-- Belge metni --
Kanun Mağduru Aileler: “Nikah Suç, Zina Serbest!”
11 Ocak 2019

Kanun Mağduru Aileler: “Nikah Suç, Zina Serbest!”

İLKHA

Köklü Değişim Medya

Mevcut kanunların gölgesinde evlilik dışı ilişkiler serbest ve medya aracılığı ile özendirilirken, 18 yaş altı evlilik yapan aileler bir bir cezalandırılarak mağdur ediliyor.

Kadın haklarını koruduğu iddiasıyla çalışmalar yürüten Aile ve Sosyal Politikalar Bakanlığı, mevcut yasaları savunarak kadınları cezalandırmaya devam ediyor. Babalar cezaevine yollanırken, çocukların bakımı ve evin geçimi tek başına kadına yüklenerek, kanunlar eşliğinde aile boyu cezalandırma süreci başlıyor.

İki tarafın rızası ve ailelerin izni olmasına rağmen evlenip çocuk sahibi olan binlerce aile "tecavüz ve cinsel istismar" suçlamasıyla yargılanıp uzun süreli hapis cezasına çarptırılıyorlar. Bu kapsamda 8 bin ailenin mağdur olduğu biliniyorken, aynı ailelerin 16 bin çocuğu da adeta bir yetim gibi ve mağdur olarak büyüyorlar.

Yaşadığı mağduriyeti İLKHA'ya anlatan Ayşe Sepet, "Evlendiğimde 15 yaşıma yeni girmiştim. 2009 yılında evlendim. 2010 yılında ise ilk çocuğum dünyaya geldi. 2010'un 3'üncü ayında doğum yaptım. Açılan kamu davası sonucunda eşime 8 yıl 4 ay ceza verildi. Davamız 2010 yılından 2018 yılına kadar sürdü. 15 Haziran 2018'de eşim tutuklanarak cezaevine gönderildi. 7 aydır eşim cezaevinde." dedi.

-- İstek --
Belge metnini "Kadın haklarını koruduğu" sözlerinin geçtiği yerden başlayıp "mağdur olarak büyüyorlar." sözlerinden sonra bitecek biçimde yeniden yaz. Bu bölümde "Babalar" yerine "Eşler" koy.

-- Gösterilen bilgiler --
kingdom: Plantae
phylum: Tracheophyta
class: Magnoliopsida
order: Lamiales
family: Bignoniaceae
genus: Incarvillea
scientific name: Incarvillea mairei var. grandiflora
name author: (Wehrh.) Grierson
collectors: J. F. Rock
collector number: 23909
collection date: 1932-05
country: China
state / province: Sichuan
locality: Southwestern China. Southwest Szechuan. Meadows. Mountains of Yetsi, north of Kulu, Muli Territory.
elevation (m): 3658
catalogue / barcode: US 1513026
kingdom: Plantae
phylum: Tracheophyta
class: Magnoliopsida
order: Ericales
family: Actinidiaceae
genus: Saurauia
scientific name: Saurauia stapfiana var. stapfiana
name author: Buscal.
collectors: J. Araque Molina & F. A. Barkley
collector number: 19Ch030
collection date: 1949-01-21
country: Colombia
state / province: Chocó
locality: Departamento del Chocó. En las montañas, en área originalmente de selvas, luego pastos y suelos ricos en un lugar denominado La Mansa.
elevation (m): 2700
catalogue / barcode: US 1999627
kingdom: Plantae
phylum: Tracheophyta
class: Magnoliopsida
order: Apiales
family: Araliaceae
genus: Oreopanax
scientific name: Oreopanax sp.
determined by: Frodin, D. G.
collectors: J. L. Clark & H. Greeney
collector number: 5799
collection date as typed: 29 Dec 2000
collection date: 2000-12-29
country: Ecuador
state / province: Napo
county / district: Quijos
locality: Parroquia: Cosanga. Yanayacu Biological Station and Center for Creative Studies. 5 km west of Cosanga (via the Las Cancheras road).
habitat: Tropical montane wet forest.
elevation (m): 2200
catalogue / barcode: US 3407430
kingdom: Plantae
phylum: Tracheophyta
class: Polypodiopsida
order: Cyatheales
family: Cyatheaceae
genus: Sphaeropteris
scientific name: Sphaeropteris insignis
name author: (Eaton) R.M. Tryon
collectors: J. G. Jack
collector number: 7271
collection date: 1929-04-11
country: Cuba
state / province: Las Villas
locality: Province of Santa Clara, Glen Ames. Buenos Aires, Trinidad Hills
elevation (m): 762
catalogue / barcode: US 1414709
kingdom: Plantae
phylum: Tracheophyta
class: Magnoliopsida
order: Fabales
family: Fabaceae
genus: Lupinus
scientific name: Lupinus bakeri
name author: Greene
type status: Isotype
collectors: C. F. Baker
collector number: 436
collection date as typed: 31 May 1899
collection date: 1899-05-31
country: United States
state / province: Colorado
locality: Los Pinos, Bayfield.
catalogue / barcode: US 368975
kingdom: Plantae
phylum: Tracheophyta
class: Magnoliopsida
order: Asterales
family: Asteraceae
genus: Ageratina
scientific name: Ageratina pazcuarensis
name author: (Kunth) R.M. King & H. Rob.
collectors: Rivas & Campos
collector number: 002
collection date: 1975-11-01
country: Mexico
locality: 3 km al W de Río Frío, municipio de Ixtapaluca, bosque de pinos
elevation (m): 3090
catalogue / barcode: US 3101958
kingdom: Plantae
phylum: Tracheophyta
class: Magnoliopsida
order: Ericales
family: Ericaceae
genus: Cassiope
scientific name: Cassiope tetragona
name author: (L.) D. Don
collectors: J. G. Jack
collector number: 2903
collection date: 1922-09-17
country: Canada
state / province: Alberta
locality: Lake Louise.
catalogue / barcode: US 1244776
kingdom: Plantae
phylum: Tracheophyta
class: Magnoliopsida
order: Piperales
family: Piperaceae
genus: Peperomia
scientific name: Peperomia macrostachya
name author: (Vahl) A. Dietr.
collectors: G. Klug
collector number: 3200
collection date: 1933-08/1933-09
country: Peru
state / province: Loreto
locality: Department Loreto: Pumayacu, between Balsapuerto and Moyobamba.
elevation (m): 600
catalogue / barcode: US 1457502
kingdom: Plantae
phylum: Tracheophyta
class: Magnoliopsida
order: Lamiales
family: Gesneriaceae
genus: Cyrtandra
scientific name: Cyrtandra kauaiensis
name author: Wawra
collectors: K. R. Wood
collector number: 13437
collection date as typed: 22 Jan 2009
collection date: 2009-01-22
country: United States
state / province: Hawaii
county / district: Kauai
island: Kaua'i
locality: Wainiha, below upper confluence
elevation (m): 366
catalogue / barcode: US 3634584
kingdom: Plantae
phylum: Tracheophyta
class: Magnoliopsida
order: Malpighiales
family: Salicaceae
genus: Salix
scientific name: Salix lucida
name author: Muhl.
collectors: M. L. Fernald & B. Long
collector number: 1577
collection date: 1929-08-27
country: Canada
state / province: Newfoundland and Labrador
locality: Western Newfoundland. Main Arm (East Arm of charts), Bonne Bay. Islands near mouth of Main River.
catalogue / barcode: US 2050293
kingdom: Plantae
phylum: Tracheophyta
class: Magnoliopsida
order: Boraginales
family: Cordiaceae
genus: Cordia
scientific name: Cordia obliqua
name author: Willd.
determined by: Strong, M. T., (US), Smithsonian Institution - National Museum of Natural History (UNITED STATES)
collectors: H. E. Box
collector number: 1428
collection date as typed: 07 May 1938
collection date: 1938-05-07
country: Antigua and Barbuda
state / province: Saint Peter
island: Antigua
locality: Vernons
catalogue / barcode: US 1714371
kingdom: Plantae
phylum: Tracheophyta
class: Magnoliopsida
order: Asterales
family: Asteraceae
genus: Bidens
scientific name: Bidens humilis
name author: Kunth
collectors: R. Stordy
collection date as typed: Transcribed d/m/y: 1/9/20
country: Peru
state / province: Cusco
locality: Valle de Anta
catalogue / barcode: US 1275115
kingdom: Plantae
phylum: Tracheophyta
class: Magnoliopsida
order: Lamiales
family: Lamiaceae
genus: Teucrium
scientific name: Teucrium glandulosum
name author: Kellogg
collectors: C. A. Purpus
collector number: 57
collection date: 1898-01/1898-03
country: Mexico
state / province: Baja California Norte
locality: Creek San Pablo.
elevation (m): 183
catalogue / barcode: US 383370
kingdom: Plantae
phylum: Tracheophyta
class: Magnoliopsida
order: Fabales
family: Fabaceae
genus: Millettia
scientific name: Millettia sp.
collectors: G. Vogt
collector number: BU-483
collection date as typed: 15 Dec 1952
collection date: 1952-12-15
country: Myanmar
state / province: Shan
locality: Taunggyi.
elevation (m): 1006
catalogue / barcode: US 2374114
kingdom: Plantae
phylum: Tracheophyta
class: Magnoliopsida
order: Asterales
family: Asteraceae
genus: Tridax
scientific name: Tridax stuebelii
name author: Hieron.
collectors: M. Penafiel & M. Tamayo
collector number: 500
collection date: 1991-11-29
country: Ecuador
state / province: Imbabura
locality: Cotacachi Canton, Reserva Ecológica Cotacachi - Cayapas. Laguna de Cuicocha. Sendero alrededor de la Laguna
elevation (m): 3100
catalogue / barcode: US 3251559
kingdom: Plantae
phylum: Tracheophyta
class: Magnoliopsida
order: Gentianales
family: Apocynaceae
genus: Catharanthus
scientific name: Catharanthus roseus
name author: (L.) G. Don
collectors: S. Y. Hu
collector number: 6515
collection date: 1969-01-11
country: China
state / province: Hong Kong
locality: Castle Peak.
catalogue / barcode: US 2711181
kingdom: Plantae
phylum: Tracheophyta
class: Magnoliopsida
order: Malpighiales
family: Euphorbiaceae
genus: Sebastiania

-- Görev yanıtı --
Kadın haklarını koruduğu iddiasıyla çalışmalar yürüten Aile ve Sosyal Politikalar Bakanlığı, mevcut yasaları savunarak kadınları cezalandırmaya devam ediyor. Eşler cezaevine yollanırken, çocukların bakımı ve evin geçimi tek başına kadına yüklenerek, kanunlar eşliğinde aile boyu cezalandırma süreci başlıyor.

İki tarafın rızası ve ailelerin izni olmasına rağmen evlenip çocuk sahibi olan binlerce aile "tecavüz ve cinsel istismar" suçlamasıyla yargılanıp uzun süreli hapis cezasına çarptırılıyorlar. Bu kapsamda 8 bin ailenin mağdur olduğu biliniyorken, aynı ailelerin 16 bin çocuğu da adeta bir yetim gibi ve mağdur olarak büyüyorlar.